• Extrait du document
__________________________________________________
Au contraire, l'EURL et M. [Z] [H] demandent à la cour de :

- confirmer le jugement en ce qu'il a débouté la société [J] de l'intégralité de ses prétentions ;

Statuant à nouveau,

- condamner la société [J], sous astreinte de 100 € par jour de retard à compter de la signification de la décision à intervenir, à transférer les archives papier sises au [Adresse 5] à [Localité 7] dans des locaux lui appartenant ;

- condamner la société [J] à payer à l'EURL une indemnité d'occupation de 600 € par mois à compter du jour de la cession, soit du 16 juin 2015, jusqu'à libération complète des lieux par le transfert des archives ;

- condamner la société [J] au paiement d'une somme de 6.000 € sur le fondement de l'article 700 du code de procédure civile ;

- condamner la société [J] aux entiers dépens de première instance et d'appel avec droit de recouvrement au profit de Me Cantois, avocat au barreau de Caen.
__________________________________________________
• Informations
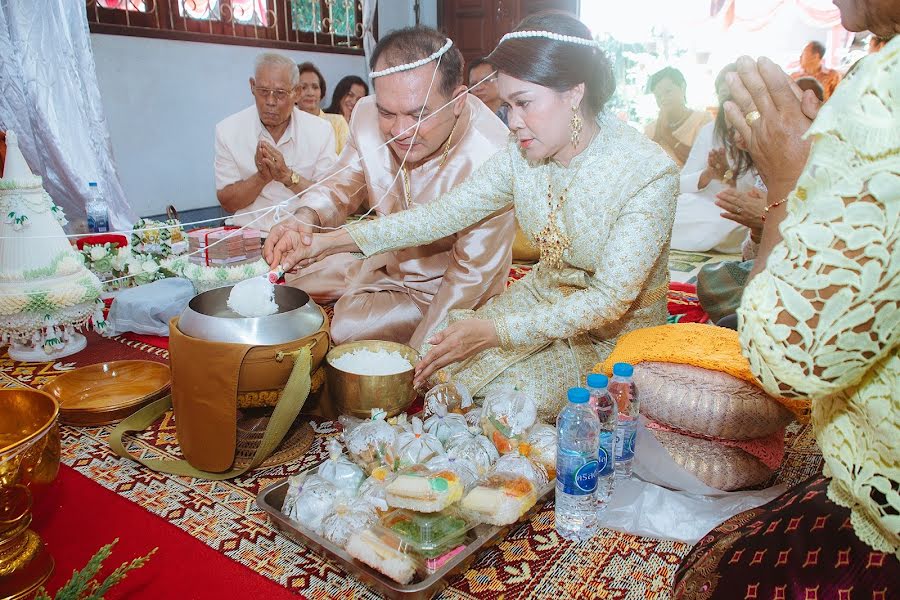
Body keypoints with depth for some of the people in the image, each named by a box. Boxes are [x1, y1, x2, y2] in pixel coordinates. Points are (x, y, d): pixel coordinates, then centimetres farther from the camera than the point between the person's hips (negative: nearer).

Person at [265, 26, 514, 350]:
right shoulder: (367, 114, -17)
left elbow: (470, 278, -24)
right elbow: (344, 184, 0)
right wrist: (306, 217, -24)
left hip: (438, 287, -5)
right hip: (386, 258, 6)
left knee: (339, 330, -21)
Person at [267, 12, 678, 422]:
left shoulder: (649, 174, -25)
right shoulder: (521, 155, -10)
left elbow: (609, 300, -27)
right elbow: (447, 213, -11)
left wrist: (495, 331, -35)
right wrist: (333, 241, -20)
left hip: (614, 331, -4)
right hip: (542, 295, 5)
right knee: (436, 372, -11)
__________________________________________________
Relevez toutes les sommes exprimées en euros dans l'extrait du document.

- 100 €
- 600 €
- 6.000 €